__Source extract__.
By the way, we're continuing to grow our Home Advisor unit and it's up from 180 team members at year-end to 286 as of now, and we continue to recruit and hire to add to that team. At the same time, we made the decision to shutdown the wholesale channel, which was quite small and allocate those resources to the DTC channel in order to maximize our profitability. With April nearly complete, we're estimating total fundings for the month at around $3.5 billion and a margin above 150 basis points, with mortgage rates having fallen another 20 basis points so far this quarter. We'd expect to have very robust profits in the second quarter.

As a company whose originations business is focused on helping existing customers refinance and save money and its platform is highly efficient and extremely profitable, we believe we're as well-positioned as anybody in the industry to deal with this current environment.

Now, let's turn to slide 12 and review the Servicing portfolio. All UPB ended the quarter at $629 billion, which was down slightly from the fourth quarter, primarily due to sale of MSRs which was finalized in the fourth quarter, but which the board did in the first. The composition of the portfolio hasn't changed materially, and as you know in recent years the company's focused on growing sub-servicing in order to economize on capital and liquidity. And in hindsight that was a very good decision as our sub-servicing contracts provide us with healthy incentives to manage trouble loans and we get reimburse promptly for advances.

Our replenishment rate remained roughly a 100% in the quarter. On a gross basis, UPB is down slightly, but our excess spread pools also declined, so on a net basis the portfolio remained essentially static. Now in the short term, lower portfolio grow slightly, shrink slightly, was flat that's really not our prime consideration. Rather, we want to be in position to take advantage of accretive opportunities should they emerge, which we'd measure in terms of earnings, cash flow and return on equity.

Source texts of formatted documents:
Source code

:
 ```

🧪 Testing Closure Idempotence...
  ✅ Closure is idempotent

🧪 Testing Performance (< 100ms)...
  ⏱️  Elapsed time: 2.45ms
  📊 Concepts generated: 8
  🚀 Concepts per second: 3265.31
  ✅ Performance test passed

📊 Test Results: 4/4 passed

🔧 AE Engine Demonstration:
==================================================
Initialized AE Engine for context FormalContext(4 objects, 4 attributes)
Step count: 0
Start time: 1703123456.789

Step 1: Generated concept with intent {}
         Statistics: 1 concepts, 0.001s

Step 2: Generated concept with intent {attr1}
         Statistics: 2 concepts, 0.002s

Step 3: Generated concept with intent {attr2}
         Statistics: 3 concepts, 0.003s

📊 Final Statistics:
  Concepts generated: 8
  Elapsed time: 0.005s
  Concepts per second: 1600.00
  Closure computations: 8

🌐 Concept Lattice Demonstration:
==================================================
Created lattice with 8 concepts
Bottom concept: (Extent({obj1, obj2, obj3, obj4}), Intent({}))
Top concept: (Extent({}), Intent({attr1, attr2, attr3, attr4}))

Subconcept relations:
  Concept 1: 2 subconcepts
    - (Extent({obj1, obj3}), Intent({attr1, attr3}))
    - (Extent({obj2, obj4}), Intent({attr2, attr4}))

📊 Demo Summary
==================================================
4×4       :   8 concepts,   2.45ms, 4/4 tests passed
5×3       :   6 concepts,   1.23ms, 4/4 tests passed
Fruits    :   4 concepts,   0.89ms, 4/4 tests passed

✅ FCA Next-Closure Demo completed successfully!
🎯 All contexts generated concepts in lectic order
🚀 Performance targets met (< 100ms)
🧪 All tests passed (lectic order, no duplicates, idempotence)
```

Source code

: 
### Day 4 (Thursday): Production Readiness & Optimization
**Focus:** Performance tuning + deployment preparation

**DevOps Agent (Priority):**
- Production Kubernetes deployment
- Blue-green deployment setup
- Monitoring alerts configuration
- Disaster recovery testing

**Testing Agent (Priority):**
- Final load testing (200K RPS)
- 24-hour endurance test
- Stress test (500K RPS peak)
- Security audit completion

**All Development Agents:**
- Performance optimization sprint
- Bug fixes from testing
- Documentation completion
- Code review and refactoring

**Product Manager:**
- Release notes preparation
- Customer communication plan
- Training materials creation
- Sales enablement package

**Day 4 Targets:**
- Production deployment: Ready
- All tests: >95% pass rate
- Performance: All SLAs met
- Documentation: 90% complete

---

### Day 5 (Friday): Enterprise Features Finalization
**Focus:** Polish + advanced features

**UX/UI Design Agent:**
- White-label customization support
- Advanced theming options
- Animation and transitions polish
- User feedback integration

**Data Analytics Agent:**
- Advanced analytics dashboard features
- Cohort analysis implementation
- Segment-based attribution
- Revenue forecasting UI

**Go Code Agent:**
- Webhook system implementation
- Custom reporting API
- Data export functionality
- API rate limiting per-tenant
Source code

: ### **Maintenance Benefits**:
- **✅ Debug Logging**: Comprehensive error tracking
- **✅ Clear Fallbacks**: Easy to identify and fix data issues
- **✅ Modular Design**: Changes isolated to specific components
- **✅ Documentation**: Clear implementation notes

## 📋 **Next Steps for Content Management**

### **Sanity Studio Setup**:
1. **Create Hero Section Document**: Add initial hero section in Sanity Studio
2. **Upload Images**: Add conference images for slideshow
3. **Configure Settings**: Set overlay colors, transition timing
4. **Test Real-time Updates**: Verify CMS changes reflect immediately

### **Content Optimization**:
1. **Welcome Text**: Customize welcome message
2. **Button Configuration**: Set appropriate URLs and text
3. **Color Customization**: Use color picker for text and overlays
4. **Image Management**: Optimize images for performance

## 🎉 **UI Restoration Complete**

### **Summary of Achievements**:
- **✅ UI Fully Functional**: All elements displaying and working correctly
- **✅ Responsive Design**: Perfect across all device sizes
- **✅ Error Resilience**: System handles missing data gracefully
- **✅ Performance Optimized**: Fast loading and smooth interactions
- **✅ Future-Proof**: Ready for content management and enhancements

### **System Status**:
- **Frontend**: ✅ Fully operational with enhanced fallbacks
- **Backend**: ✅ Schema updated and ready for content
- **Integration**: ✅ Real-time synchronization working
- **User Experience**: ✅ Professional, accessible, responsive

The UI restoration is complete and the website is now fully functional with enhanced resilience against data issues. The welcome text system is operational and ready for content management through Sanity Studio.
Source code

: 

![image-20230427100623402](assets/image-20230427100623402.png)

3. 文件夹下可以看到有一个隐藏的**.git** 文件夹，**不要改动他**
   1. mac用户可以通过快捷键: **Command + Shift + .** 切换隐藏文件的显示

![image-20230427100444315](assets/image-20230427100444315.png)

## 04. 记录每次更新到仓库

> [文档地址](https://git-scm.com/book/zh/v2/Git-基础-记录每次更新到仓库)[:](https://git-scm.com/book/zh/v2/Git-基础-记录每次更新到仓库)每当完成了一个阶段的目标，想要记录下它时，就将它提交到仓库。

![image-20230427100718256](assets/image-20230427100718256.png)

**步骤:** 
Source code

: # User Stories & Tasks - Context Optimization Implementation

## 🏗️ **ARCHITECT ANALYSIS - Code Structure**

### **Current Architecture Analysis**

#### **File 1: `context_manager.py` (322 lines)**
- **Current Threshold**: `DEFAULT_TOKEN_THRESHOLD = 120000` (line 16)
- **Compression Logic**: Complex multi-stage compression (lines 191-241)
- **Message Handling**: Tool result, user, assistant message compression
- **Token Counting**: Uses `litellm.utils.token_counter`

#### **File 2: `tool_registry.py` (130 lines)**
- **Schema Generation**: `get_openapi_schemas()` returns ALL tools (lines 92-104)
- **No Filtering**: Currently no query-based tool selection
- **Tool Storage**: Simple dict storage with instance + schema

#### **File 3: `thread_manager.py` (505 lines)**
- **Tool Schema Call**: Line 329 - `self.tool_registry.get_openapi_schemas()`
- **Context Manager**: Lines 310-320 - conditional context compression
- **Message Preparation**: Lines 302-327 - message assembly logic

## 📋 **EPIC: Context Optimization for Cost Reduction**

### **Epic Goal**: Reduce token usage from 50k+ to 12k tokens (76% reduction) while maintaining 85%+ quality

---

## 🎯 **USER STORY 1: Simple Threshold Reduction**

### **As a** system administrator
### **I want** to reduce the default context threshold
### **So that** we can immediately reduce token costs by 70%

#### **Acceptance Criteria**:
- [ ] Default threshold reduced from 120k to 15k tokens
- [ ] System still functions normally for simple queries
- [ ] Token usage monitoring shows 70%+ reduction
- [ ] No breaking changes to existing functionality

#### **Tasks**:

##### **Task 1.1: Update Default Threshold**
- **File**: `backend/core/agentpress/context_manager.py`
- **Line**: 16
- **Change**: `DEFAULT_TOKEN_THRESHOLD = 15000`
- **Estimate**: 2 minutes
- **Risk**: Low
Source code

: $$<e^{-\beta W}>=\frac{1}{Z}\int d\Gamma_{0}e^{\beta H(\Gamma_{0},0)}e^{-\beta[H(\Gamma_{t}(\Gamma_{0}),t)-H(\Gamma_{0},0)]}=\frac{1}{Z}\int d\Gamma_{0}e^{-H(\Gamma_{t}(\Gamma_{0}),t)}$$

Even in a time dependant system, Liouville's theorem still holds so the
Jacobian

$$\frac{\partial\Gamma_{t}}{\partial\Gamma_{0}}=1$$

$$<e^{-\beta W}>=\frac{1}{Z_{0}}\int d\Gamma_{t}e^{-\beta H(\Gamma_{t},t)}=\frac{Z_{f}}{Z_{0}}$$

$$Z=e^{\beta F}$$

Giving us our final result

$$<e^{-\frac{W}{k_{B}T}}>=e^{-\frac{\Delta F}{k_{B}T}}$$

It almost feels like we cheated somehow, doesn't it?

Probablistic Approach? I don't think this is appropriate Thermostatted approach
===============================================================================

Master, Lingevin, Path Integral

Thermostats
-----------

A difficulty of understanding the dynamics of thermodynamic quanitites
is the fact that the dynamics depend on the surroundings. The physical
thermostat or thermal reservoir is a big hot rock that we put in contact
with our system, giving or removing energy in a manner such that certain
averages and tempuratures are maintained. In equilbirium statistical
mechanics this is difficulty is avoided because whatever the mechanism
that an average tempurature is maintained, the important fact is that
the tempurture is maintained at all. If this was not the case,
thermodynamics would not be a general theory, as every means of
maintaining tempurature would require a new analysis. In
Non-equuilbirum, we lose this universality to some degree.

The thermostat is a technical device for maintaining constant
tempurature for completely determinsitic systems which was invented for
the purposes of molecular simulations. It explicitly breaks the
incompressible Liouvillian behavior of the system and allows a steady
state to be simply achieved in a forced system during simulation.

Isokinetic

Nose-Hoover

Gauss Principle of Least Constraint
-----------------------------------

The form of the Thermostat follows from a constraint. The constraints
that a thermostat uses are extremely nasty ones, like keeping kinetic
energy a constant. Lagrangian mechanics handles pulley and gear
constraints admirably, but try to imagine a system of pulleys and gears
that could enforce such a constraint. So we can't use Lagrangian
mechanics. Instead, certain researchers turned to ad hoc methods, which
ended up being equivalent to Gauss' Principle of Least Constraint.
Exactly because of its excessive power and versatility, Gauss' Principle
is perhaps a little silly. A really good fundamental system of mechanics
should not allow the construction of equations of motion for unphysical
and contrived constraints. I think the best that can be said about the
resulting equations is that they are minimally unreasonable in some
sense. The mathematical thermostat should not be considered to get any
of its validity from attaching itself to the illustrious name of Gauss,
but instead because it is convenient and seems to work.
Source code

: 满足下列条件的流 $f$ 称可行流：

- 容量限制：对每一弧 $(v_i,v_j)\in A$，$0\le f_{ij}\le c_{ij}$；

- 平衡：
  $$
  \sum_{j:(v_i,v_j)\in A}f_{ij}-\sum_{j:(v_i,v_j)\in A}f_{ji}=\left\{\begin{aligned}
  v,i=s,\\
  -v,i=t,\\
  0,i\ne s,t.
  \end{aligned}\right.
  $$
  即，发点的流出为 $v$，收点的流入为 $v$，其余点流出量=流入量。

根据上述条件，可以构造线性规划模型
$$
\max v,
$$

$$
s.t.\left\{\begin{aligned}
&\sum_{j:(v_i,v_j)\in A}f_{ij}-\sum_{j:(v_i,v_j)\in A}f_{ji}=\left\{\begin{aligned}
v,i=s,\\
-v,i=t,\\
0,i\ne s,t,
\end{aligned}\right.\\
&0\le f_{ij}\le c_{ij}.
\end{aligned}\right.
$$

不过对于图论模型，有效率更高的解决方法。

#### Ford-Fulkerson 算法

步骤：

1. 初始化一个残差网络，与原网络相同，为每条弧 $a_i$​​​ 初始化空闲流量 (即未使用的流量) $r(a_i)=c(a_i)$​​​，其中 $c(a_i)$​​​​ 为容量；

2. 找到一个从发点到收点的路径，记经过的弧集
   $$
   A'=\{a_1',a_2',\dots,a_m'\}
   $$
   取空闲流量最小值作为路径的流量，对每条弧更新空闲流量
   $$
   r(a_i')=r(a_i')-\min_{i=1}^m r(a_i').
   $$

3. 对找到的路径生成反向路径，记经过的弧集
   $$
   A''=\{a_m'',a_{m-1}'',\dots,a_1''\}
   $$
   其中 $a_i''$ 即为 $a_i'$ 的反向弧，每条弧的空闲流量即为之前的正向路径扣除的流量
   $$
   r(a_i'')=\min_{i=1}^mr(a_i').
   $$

__Task brief__.
Continue the mortgage company's earnings call remarks, picking up right after the final sentence shown.

__Answer space__.
Now, let's start our attention to the Servicing margin on slide 13. Excluding the full mark, the Servicing margin was 3.9 basis points, down from 5.5 in the fourth quarter. There were two drivers of that compression. First, there were no special one-time revenue items this quarter, whereas the fourth quarter included in $19 million recovery.

And second, as previously mentioned, the margin was impacted by a $15 million loss in the reverse portfolio, which you'll notice in the appendix as a reduction in revenue mortgage interest income in which relates to the impact of lower interest rates on the amortization of purchase accounting marks. Going forward, we expect reverse to continue add some variability to our results, but on average you should expect it to be relatively neutral to earnings and cash flow.

Now, looking ahead, I want to highlight the potential for some temporary compression in the margins starting in the second quarter after which we should see a strong rebound later in the year. The biggest driver will be a sharp decline in net interest income, which is where you see the credits we earned for custodial deposits, which will be impacted by the decline in rates and with $10 billion in deposits, that's a quarterly hit, close to $40 million.

So far in April, CPR rates are continuing to run at elevated levels, just like we saw in March, and that suggested amortization will rise slightly in the second quarter. Ancillary income may also be pressured as we'd expect to accrue a fewer late fees in the quarter.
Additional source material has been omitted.